__Action item__: Repeat the records below exactly as they appear.

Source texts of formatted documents
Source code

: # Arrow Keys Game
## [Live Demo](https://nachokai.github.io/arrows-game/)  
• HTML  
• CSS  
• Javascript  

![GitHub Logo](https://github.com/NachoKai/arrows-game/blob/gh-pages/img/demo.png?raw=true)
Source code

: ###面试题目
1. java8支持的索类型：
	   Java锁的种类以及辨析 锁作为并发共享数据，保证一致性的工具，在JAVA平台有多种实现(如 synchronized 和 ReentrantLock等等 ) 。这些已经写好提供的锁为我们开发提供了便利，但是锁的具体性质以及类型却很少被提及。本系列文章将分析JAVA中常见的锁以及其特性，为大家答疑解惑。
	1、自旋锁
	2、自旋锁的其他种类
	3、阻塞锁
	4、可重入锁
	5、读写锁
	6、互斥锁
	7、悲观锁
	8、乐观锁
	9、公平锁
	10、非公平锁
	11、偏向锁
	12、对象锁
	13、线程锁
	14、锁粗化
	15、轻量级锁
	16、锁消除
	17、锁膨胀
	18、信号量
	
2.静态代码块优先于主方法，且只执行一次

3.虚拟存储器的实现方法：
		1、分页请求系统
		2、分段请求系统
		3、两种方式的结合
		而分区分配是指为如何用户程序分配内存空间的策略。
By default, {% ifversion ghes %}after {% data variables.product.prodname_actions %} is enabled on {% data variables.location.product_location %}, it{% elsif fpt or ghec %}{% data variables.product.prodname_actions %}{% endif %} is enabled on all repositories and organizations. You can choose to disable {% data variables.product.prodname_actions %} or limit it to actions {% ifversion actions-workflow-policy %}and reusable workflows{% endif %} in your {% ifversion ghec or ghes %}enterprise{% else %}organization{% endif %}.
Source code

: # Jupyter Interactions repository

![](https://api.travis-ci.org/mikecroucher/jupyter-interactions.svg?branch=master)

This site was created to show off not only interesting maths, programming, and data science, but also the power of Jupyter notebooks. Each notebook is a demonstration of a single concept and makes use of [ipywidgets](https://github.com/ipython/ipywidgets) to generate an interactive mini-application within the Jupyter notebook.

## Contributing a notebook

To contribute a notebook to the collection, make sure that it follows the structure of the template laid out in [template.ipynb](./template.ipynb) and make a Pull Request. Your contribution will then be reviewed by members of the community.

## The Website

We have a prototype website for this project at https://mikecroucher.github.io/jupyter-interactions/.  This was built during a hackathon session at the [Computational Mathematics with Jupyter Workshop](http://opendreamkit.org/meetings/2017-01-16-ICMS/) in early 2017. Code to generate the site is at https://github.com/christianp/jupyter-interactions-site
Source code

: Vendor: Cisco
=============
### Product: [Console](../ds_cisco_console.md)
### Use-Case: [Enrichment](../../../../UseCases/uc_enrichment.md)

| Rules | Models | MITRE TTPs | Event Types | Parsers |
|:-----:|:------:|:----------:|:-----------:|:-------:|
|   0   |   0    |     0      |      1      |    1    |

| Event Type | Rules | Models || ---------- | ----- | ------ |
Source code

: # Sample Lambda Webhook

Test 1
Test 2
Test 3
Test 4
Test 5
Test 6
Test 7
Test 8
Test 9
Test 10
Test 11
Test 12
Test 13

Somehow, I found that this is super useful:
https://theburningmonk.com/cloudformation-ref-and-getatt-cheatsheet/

__Answer__:
Source code

: # Arrow Keys Game
## [Live Demo](https://nachokai.github.io/arrows-game/)  
• HTML  
• CSS  
• Javascript  

![GitHub Logo](https://github.com/NachoKai/arrows-game/blob/gh-pages/img/demo.png?raw=true)
Source code

: ###面试题目
1. java8支持的索类型：
	   Java锁的种类以及辨析 锁作为并发共享数据，保证一致性的工具，在JAVA平台有多种实现(如 synchronized 和 ReentrantLock等等 ) 。这些已经写好提供的锁为我们开发提供了便利，但是锁的具体性质以及类型却很少被提及。本系列文章将分析JAVA中常见的锁以及其特性，为大家答疑解惑。
	1、自旋锁
	2、自旋锁的其他种类
	3、阻塞锁
	4、可重入锁
	5、读写锁
	6、互斥锁
	7、悲观锁
	8、乐观锁
	9、公平锁
	10、非公平锁
	11、偏向锁
	12、对象锁
	13、线程锁
	14、锁粗化
	15、轻量级锁
	16、锁消除
	17、锁膨胀
	18、信号量
	
2.静态代码块优先于主方法，且只执行一次

3.虚拟存储器的实现方法：
		1、分页请求系统
		2、分段请求系统
		3、两种方式的结合
		而分区分配是指为如何用户程序分配内存空间的策略。
By default, {% ifversion ghes %}after {% data variables.product.prodname_actions %} is enabled on {% data variables.location.product_location %}, it{% elsif fpt or ghec %}{% data variables.product.prodname_actions %}{% endif %} is enabled on all repositories and organizations. You can choose to disable {% data variables.product.prodname_actions %} or limit it to actions {% ifversion actions-workflow-policy %}and reusable workflows{% endif %} in your {% ifversion ghec or ghes %}enterprise{% else %}organization{% endif %}.
Source code

: # Jupyter Interactions repository

![](https://api.travis-ci.org/mikecroucher/jupyter-interactions.svg?branch=master)

This site was created to show off not only interesting maths, programming, and data science, but also the power of Jupyter notebooks. Each notebook is a demonstration of a single concept and makes use of [ipywidgets](https://github.com/ipython/ipywidgets) to generate an interactive mini-application within the Jupyter notebook.

## Contributing a notebook

To contribute a notebook to the collection, make sure that it follows the structure of the template laid out in [template.ipynb](./template.ipynb) and make a Pull Request. Your contribution will then be reviewed by members of the community.

## The Website

We have a prototype website for this project at https://mikecroucher.github.io/jupyter-interactions/.  This was built during a hackathon session at the [Computational Mathematics with Jupyter Workshop](http://opendreamkit.org/meetings/2017-01-16-ICMS/) in early 2017. Code to generate the site is at https://github.com/christianp/jupyter-interactions-site
Source code

: Vendor: Cisco
=============
### Product: [Console](../ds_cisco_console.md)
### Use-Case: [Enrichment](../../../../UseCases/uc_enrichment.md)

| Rules | Models | MITRE TTPs | Event Types | Parsers |
|:-----:|:------:|:----------:|:-----------:|:-------:|
|   0   |   0    |     0      |      1      |    1    |

| Event Type | Rules | Models || ---------- | ----- | ------ |
Source code

: # Sample Lambda Webhook

Test 1
Test 2
Test 3
Test 4
Test 5
Test 6
Test 7
Test 8
Test 9
Test 10
Test 11
Test 12
Test 13

Somehow, I found that this is super useful:
https://theburningmonk.com/cloudformation-ref-and-getatt-cheatsheet/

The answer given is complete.